● **Selected excerpt**

▶

Which web services approach to use is a fundamental decision that can affect the success of a mobile application. For the reasons mention in this document, we believe that RESTful services, when implemented properly offer the best combination of:
- Developer Productivity
- Bandwidth Efficiency
- Opportunity for Security
... to contribute to the success and timeliness of delivery of a mobile application. We also believe that it often makes sense to organize those services into a "Mobile Facade" built using REST, and delivering data in JSON format. The "Mobile Facade" aggregates internal service endpoints into a single contact point for the mobile application. This facade will isolate the mobile devices from changes within the enterprise, thereby reducing the number of required mobile application updates. The facade can also implement some business logic to aggregate multiple internal service calls into a single mobile call for the purpose of simplifying the mobile application and improving the customer experience.

◀

● **Data to examine**
▶

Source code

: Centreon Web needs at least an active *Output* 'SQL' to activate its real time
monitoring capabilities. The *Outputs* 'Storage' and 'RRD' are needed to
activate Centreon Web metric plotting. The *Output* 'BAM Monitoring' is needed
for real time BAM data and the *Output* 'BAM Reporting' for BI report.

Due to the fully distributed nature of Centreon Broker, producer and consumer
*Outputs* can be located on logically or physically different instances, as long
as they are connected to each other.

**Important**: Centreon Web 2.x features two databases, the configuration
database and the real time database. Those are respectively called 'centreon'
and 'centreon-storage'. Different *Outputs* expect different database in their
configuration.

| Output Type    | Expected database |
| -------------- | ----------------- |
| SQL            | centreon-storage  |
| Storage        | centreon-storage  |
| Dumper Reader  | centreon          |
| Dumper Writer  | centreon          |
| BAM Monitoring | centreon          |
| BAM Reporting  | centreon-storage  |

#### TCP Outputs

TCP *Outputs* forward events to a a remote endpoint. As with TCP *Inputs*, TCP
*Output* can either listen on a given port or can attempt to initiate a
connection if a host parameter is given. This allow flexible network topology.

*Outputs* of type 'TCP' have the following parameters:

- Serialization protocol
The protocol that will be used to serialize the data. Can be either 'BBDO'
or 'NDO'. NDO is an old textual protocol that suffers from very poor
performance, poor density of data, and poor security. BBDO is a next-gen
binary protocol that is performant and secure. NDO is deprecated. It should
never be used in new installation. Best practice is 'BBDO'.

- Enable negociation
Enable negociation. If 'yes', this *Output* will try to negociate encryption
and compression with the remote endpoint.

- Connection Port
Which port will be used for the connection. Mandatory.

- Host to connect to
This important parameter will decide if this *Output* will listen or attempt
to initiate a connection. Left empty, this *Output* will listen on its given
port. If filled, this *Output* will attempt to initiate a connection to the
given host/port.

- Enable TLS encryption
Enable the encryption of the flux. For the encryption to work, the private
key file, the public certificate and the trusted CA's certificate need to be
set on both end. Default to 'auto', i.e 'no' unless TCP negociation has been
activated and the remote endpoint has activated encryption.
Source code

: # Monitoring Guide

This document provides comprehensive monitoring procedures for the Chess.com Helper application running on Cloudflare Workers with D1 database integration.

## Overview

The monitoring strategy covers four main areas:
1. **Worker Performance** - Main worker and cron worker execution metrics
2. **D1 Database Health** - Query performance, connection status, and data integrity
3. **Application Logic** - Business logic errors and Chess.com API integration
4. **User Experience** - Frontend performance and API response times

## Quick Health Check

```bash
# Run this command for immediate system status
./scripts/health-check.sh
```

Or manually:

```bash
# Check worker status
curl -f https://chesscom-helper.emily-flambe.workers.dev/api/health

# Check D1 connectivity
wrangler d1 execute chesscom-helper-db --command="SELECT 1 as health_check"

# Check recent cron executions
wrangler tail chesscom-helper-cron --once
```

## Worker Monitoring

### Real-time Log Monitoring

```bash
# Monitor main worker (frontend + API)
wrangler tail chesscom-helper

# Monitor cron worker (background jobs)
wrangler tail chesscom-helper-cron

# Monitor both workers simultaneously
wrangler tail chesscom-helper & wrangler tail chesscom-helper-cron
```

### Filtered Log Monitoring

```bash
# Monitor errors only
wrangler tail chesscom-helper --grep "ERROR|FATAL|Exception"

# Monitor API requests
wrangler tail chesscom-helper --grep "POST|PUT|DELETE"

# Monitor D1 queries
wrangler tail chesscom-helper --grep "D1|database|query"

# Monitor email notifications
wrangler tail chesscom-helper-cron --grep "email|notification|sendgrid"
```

◀

Reproduce the passage above on RESTful services and the "Mobile Facade" word for word, from start to finish.

Which web services approach to use is a fundamental decision that can affect the success of a mobile application. For the reasons mention in this document, we believe that RESTful services, when implemented properly offer the best combination of:
- Developer Productivity
- Bandwidth Efficiency
- Opportunity for Security
... to contribute to the success and timeliness of delivery of a mobile application. We also believe that it often makes sense to organize those services into a "Mobile Facade" built using REST, and delivering data in JSON format. The "Mobile Facade" aggregates internal service endpoints into a single contact point for the mobile application. This facade will isolate the mobile devices from changes within the enterprise, thereby reducing the number of required mobile application updates. The facade can also implement some business logic to aggregate multiple internal service calls into a single mobile call for the purpose of simplifying the mobile application and improving the customer experience.